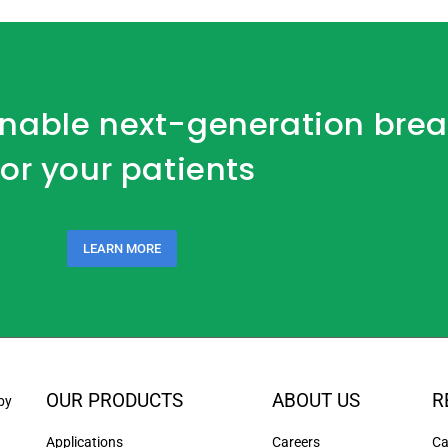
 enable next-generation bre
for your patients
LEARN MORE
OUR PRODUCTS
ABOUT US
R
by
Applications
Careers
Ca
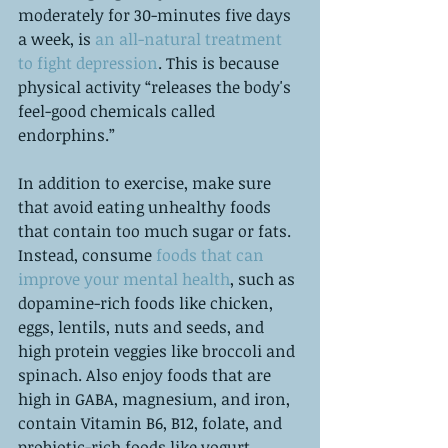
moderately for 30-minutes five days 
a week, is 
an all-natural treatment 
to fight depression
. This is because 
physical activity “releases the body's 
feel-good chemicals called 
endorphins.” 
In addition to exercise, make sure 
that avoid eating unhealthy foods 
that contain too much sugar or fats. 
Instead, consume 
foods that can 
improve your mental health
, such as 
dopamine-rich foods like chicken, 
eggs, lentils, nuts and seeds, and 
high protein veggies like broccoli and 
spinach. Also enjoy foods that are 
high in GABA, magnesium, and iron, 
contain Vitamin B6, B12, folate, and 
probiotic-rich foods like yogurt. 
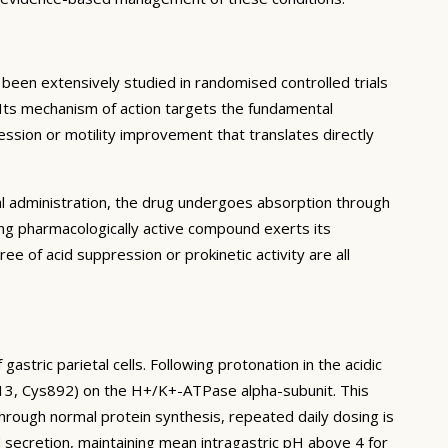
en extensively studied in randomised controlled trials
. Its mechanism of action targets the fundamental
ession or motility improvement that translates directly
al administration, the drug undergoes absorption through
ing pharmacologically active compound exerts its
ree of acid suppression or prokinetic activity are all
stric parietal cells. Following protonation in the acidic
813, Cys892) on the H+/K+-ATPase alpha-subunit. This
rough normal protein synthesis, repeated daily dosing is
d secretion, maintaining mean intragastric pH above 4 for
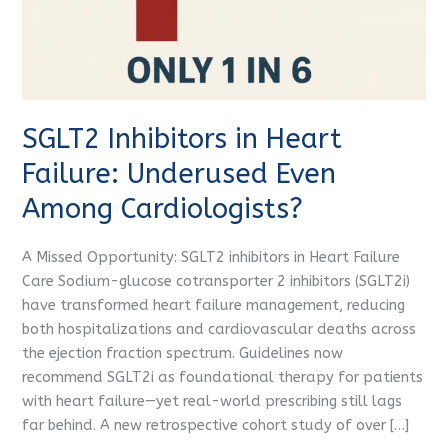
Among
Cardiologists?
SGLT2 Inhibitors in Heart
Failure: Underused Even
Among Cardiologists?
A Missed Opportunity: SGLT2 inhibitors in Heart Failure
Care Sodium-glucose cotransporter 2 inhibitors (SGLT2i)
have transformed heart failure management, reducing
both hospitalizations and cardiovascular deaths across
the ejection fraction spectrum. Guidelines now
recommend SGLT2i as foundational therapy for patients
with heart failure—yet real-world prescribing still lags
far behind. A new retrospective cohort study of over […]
* * *
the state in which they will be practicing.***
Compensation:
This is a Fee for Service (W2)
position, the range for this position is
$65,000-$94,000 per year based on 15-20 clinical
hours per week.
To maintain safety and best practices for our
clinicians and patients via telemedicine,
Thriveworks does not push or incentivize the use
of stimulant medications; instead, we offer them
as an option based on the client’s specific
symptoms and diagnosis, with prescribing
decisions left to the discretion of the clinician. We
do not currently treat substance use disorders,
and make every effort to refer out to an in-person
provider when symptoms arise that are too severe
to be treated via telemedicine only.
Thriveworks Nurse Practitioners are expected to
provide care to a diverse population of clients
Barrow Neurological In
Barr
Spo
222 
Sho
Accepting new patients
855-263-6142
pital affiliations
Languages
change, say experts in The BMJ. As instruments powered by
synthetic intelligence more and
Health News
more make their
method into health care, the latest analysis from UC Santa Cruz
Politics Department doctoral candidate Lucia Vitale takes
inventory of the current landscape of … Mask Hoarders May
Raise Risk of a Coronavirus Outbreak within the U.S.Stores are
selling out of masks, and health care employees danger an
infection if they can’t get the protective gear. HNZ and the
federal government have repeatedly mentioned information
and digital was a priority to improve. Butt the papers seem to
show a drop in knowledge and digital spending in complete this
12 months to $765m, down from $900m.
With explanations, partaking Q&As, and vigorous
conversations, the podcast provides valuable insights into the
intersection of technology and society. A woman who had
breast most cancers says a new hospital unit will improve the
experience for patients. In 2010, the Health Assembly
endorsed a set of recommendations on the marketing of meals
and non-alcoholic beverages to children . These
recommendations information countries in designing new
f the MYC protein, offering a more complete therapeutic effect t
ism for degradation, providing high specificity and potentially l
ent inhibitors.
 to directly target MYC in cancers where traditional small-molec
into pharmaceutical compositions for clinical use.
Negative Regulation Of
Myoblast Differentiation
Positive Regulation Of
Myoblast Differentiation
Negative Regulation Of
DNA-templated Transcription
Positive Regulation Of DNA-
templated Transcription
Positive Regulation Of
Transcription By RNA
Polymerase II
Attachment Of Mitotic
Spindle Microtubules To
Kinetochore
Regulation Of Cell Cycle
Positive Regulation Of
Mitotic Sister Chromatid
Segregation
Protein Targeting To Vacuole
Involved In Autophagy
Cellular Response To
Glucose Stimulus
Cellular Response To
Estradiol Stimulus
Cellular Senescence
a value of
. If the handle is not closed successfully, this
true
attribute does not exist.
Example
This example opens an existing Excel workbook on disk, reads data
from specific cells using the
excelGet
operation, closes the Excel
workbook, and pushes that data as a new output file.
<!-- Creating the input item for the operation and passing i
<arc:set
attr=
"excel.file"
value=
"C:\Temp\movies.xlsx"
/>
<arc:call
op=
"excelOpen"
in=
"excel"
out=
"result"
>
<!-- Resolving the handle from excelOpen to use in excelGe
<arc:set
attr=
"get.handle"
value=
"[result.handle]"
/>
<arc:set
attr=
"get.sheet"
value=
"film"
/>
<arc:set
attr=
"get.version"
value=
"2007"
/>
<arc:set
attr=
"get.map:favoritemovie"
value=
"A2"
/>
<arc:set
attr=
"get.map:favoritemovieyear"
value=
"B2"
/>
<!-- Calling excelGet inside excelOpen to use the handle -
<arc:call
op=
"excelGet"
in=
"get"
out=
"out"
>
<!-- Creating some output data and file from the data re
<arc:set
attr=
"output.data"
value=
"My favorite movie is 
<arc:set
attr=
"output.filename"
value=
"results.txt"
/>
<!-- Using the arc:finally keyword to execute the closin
...
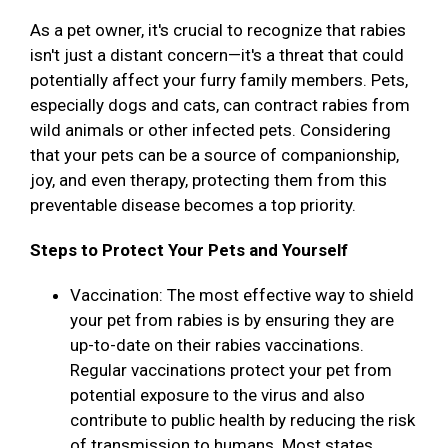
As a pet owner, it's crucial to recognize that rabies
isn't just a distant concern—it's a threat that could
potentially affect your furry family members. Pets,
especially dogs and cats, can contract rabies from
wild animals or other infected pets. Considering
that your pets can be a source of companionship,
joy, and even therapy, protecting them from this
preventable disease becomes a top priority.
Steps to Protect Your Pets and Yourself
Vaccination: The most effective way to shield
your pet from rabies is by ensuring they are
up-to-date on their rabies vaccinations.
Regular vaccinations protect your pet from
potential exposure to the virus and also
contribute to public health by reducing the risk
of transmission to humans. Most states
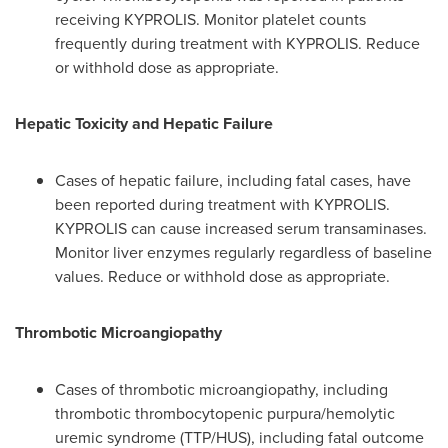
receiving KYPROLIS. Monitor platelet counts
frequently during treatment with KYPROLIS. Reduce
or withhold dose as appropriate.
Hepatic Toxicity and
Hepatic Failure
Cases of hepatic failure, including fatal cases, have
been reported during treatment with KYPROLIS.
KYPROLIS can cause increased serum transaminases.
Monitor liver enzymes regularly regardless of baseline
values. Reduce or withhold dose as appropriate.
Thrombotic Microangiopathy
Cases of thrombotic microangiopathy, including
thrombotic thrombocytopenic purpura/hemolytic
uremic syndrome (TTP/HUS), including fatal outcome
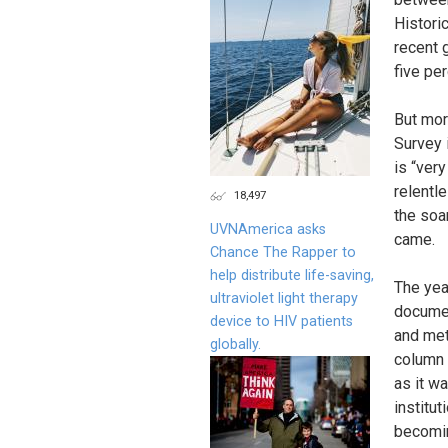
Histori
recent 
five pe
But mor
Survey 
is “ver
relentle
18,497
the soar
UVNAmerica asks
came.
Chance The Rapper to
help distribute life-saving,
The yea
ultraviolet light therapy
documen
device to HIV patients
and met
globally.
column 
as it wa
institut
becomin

▶ _EXERCISE DIRECTIONS_
Retype exactly the lines above, from the one with "ism for degradation, providing" through the one with "<!-- Resolving the", inclusive.

▶ _RESPONSE TO THE EXERCISE_
ism for degradation, providing high specificity and potentially l
ent inhibitors.
 to directly target MYC in cancers where traditional small-molec
into pharmaceutical compositions for clinical use.
Negative Regulation Of
Myoblast Differentiation
Positive Regulation Of
Myoblast Differentiation
Negative Regulation Of
DNA-templated Transcription
Positive Regulation Of DNA-
templated Transcription
Positive Regulation Of
Transcription By RNA
Polymerase II
Attachment Of Mitotic
Spindle Microtubules To
Kinetochore
Regulation Of Cell Cycle
Positive Regulation Of
Mitotic Sister Chromatid
Segregation
Protein Targeting To Vacuole
Involved In Autophagy
Cellular Response To
Glucose Stimulus
Cellular Response To
Estradiol Stimulus
Cellular Senescence
a value of
. If the handle is not closed successfully, this
true
attribute does not exist.
Example
This example opens an existing Excel workbook on disk, reads data
from specific cells using the
excelGet
operation, closes the Excel
workbook, and pushes that data as a new output file.
<!-- Creating the input item for the operation and passing i
<arc:set
attr=
"excel.file"
value=
"C:\Temp\movies.xlsx"
/>
<arc:call
op=
"excelOpen"
in=
"excel"
out=
"result"
>
<!-- Resolving the handle from excelOpen to use in excelGe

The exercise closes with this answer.